Lelea Paea

Personal information
- Full name: Lelea Paea
- Born: 6 January 1983 (age 42) Sydney, New South Wales, Australia
- Height: 183 cm (6 ft 0 in)
- Weight: 96 kg (15 st 2 lb)

Playing information

Rugby league
- Position: Wing, Centre
Club
| Years | Team | Pld | T | G | FG | P |
| 2003–06 | Sydney Roosters | 15 | 5 | 0 | 0 | 4 |
| 2007 | Gold Coast Titans | 6 | 1 | 0 | 0 | 0 |
|  | Total | 48 | 26 | 0 | 0 | 4 |
Representative
| Years | Team | Pld | T | G | FG | P |
| 2006 | Tonga | 6 | 3 | 0 | 0 | 12 |

Rugby union
- Position: Centre, Wing
Club
| Years | Team | Pld | T | G | FG | P |
|  | Coca-Cola West Red Sparks |  |  |  |  |  |
- Source: 21 As of 5 May 2010
- Relatives: Mickey Paea (brother) Lopini Paea (brother) Eddie Paea (cousin)

= Lelea Paea =

Tonga international rugby league footballer

Lelea Paea (born 6 January 1983 in Sydney, New South Wales) is a former Tonga international rugby league footballer.

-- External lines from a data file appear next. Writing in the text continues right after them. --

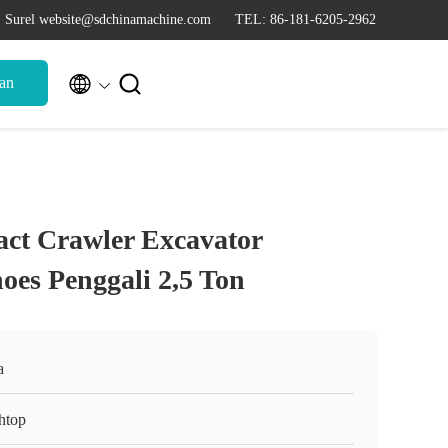
Surel website@sdchinamachine.com
TEL: 86-181-6205-2962


an
act Crawler Excavator
oes Penggali 2,5 Ton
a
htop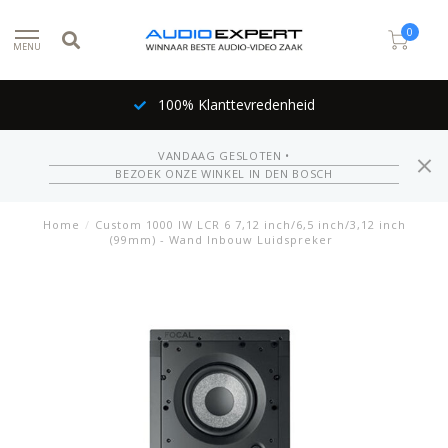
0
MENU
100% Klanttevredenheid
VANDAAG GESLOTEN •
BEZOEK ONZE WINKEL IN DEN BOSCH
Home
/
Custom 1000 IW LCR 6 7,12 inch/6,5 inch/3,12 inch
(99mm) - Wand Inbouw Luidspreker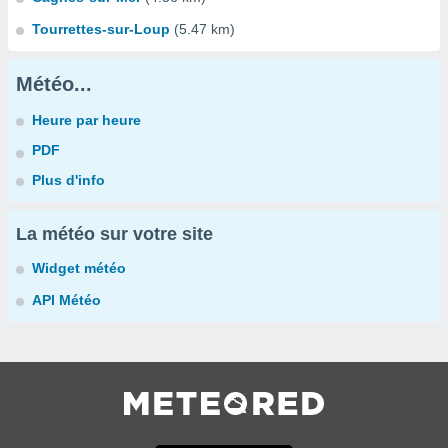
Tourrettes-sur-Loup
(5.47 km)
Météo...
Heure par heure
PDF
Plus d'info
La météo sur votre site
Widget météo
API Météo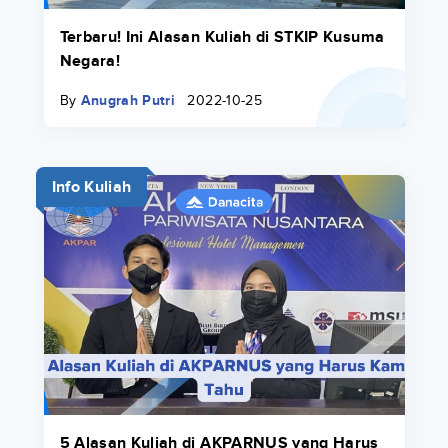
Terbaru! Ini Alasan Kuliah di STKIP Kusuma
Negara!
By
Anugrah Putri
2022-10-25
Info Kuliah
5 Alasan Kuliah di AKPARNUS yang Harus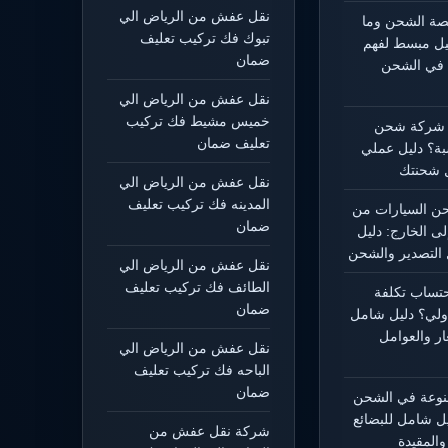
نقل عفش من الرياض الي
يصة الشحن وما
تبوك فك تركيب تعليف
ليل مبسط لفهم
ضمان
 في الشحن
نقل عفش من الرياض الي
خميس مشيط فك تركيب
 شركة شحن
تعليف ضمان
بة؟ دليل عملي
 شحنتك
نقل عفش من الرياض الي
المدينه فك تركيب تعليف
 السيارات من
ضمان
لى الخارج: دليل
التصدير والشحن
نقل عفش من الرياض الي
الطائف فك تركيب تعليف
حتساب تكلفة
ضمان
ولي؟ دليل شامل
ار والعوامل
نقل عفش من الرياض الي
الباحه فك تركيب تعليف
ضمان
منوعة في الشحن
يل شامل للبضائع
شركة نقل عفش من
المقيدة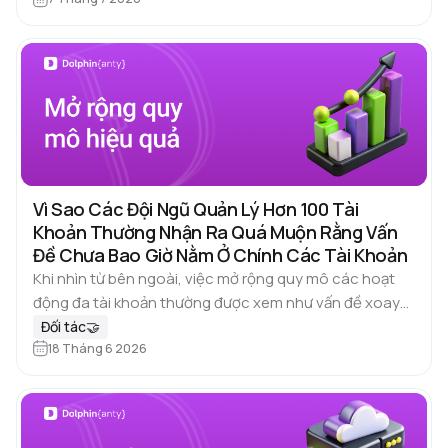
Vì Sao Các Đội Ngũ Quản Lý Hơn 100 Tài
Khoản Thường Nhận Ra Quá Muộn Rằng Vấn
Đề Chưa Bao Giờ Nằm Ở Chính Các Tài Khoản
Khi nhìn từ bên ngoài, việc mở rộng quy mô các hoạt
động đa tài khoản thường được xem như vấn đề xoay
quanh những yếu tố quen thuộc: chất…
Đối tác🤝
18 Tháng 6 2026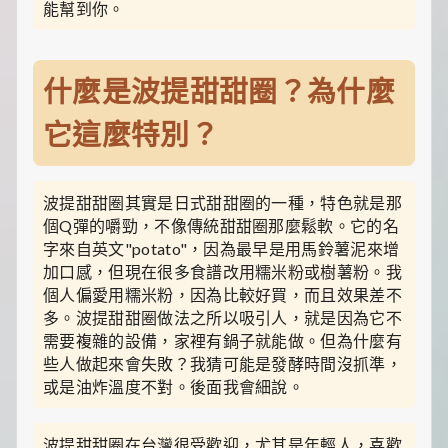
食
能幫到你。
推
薦，
還
有
什麼是波提甜甜圈？為什麼
暖
心
它這麼特別？
的
寵
物
飼
波提甜甜圈其實是日式甜甜圈的一種，特色就是那
養
個Q彈的嚼勁，不像傳統甜甜圈那麼鬆軟。它的名
經
和
字來自英文"potato"，因為最早是用馬鈴薯泥來增
綠
加口感，但現在很多食譜改用糯米粉或樹薯粉。我
植
個人偏愛用糯米粉，因為比較好買，而且效果差不
養
多。波提甜甜圈做法之所以吸引人，就是因為它不
護
需要複雜的設備，家裡有鍋子就能做。但為什麼有
知
識。
些人做起來會失敗？我猜可能是發酵時間沒抓準，
每
或是油炸溫度不對。後面我會細說。
天
發
現
波提甜甜圈在台灣很受歡迎，尤其是年輕人，喜歡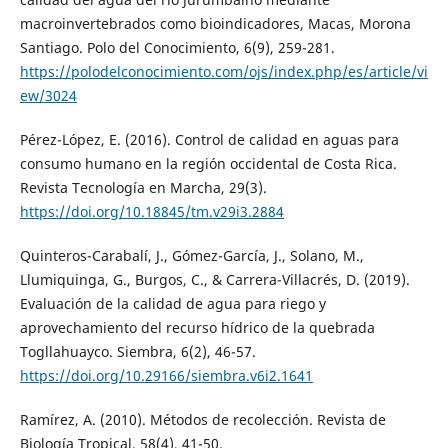
macroinvertebrados como bioindicadores, Macas, Morona
Santiago. Polo del Conocimiento, 6(9), 259-281.
https://polodelconocimiento.com/ojs/index.php/es/article/vi
ew/3024
Pérez-López, E. (2016). Control de calidad en aguas para
consumo humano en la región occidental de Costa Rica.
Revista Tecnología en Marcha, 29(3).
https://doi.org/10.18845/tm.v29i3.2884
Quinteros-Carabalí, J., Gómez-García, J., Solano, M.,
Llumiquinga, G., Burgos, C., & Carrera-Villacrés, D. (2019).
Evaluación de la calidad de agua para riego y
aprovechamiento del recurso hídrico de la quebrada
Togllahuayco. Siembra, 6(2), 46-57.
https://doi.org/10.29166/siembra.v6i2.1641
Ramírez, A. (2010). Métodos de recolección. Revista de
Biología Tropical, 58(4), 41-50.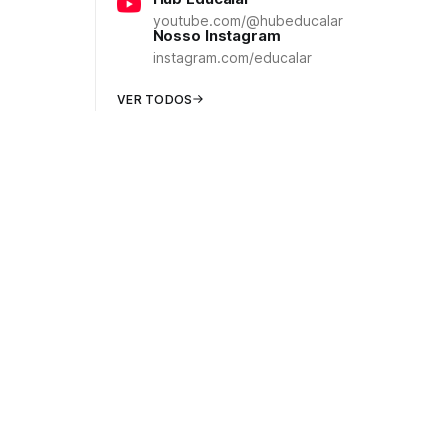
youtube.com/@hubeducalar
Nosso Instagram
instagram.com/educalar
VER TODOS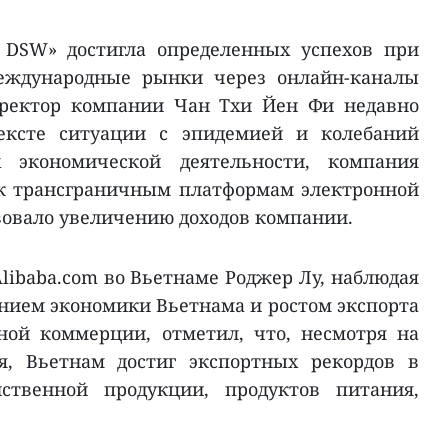
 DSW» достигла определенных успехов при
еждународные рынки через онлайн-каналы
иректор компании Чан Тхи Йен Фи недавно
тексте ситуации с эпидемией и колебаний
 экономической деятельности, компания
к трансграничным платформам электронной
вовало увеличению доходов компании.
libaba.com во Вьетнаме Роджер Лу, наблюдая
нием экономики Вьетнама и ростом экспорта
ной коммерции, отметил, что, несмотря на
я, Вьетнам достиг экспортных рекордов в
йственной продукции, продуктов питания,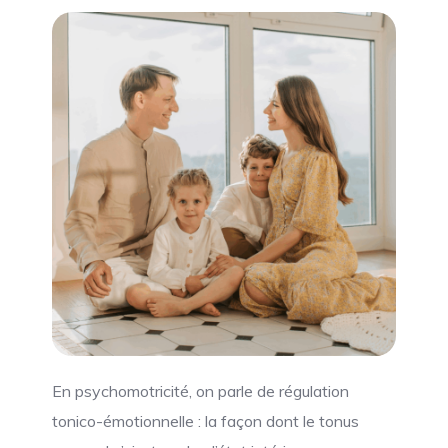
En psychomotricité, on parle de régulation
tonico-émotionnelle : la façon dont le tonus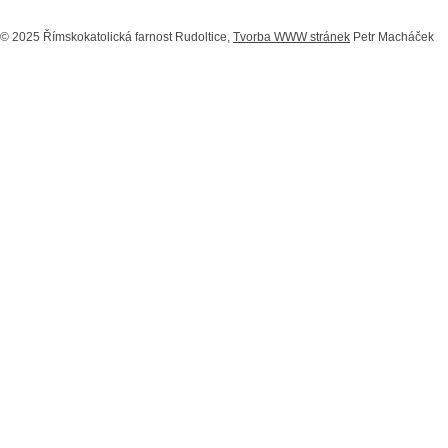
© 2025 Římskokatolická farnost Rudoltice,
Tvorba WWW stránek
Petr Macháček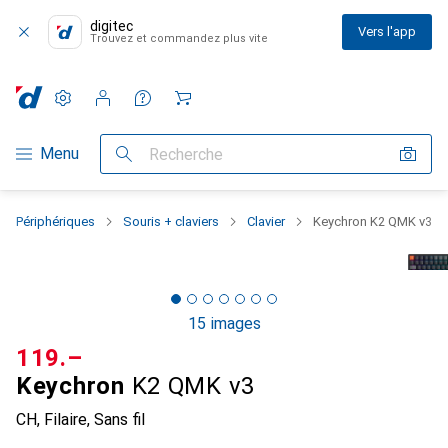
digitec
Vers l'app
Trouvez et commandez plus vite
Paramètres
Compte client
Listes de comparaison
Listes d'envies
Panier
Navigation par catégorie
Menu
Recherche
Périphériques
Souris + claviers
Clavier
Keychron K2 QMK v3
15 images
CHF
119.–
Keychron
K2 QMK v3
CH, Filaire, Sans fil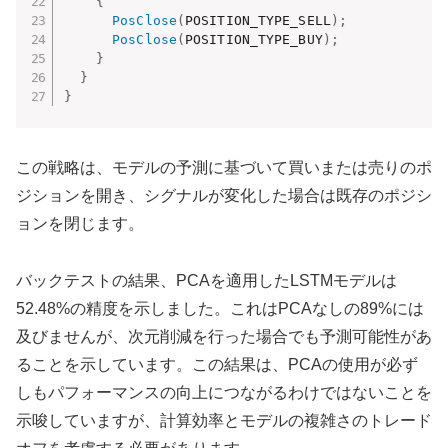
{
PosClose
(
POSITION_TYPE_SELL
)
;
PosClose
(
POSITION_TYPE_BUY
)
;
}
}
}
この戦略は、モデルの予測に基づいて買いまたは売りのポ
ジションを開き、シグナルが変化した場合は既存のポジシ
ョンを閉じます。
バックテストの結果、PCAを適用したLSTMモデルは
52.48%の精度を示しました。これはPCAなしの89%には
及びませんが、次元削減を行った場合でも予測可能性があ
ることを示しています。この結果は、PCAの使用が必ず
しもパフォーマンスの向上につながるわけではないことを
示唆していますが、計算効率とモデルの複雑さのトレード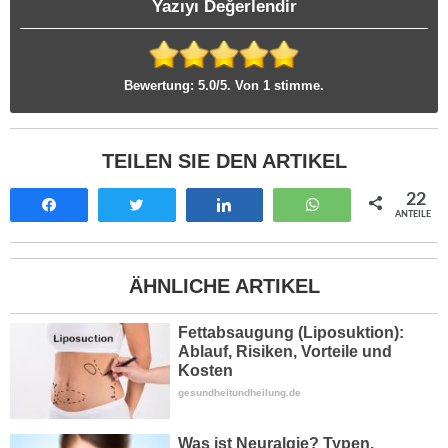
Yazıyı Değerlendir
Rate
this
Bewertung:
5.0
/5. Von 1 stimme.
item:
Submit
TEILEN SIE DEN ARTIKEL
Rating
22
Teilen
Tweet
Teilen
WhatsApp
ANTEILE
ÄHNLICHE ARTIKEL
Fettabsaugung (Liposuktion):
Ablauf, Risiken, Vorteile und
Kosten
gesundheitundheilung.de
Was ist Neuralgie? Typen,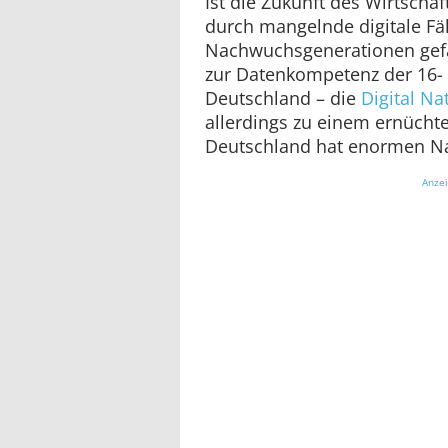
Ist die Zukunft des Wirtscha
durch mangelnde digitale Fä
Nachwuchsgenerationen gefä
zur Datenkompetenz der 16- b
Deutschland – die
Digital Na
allerdings zu einem ernücht
Deutschland hat enormen N
Anze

He previously played for Coca-Cola West Red Sparks rugby union in Japan. He usually plays centre, but has played in wing at times throughout his career.

==Background==
Lelea Paea was born in Sydney, New South Wales, Australia. He is the elder brother of Mickey Paea and Lopini Paea.

==Career==
Lelea Paea is a Tongan international.

In 2007, Paea was one of the inaugural members of the newly admitted Gold Coast Titans side, signing with the new club after three seasons with the Sydney Roosters.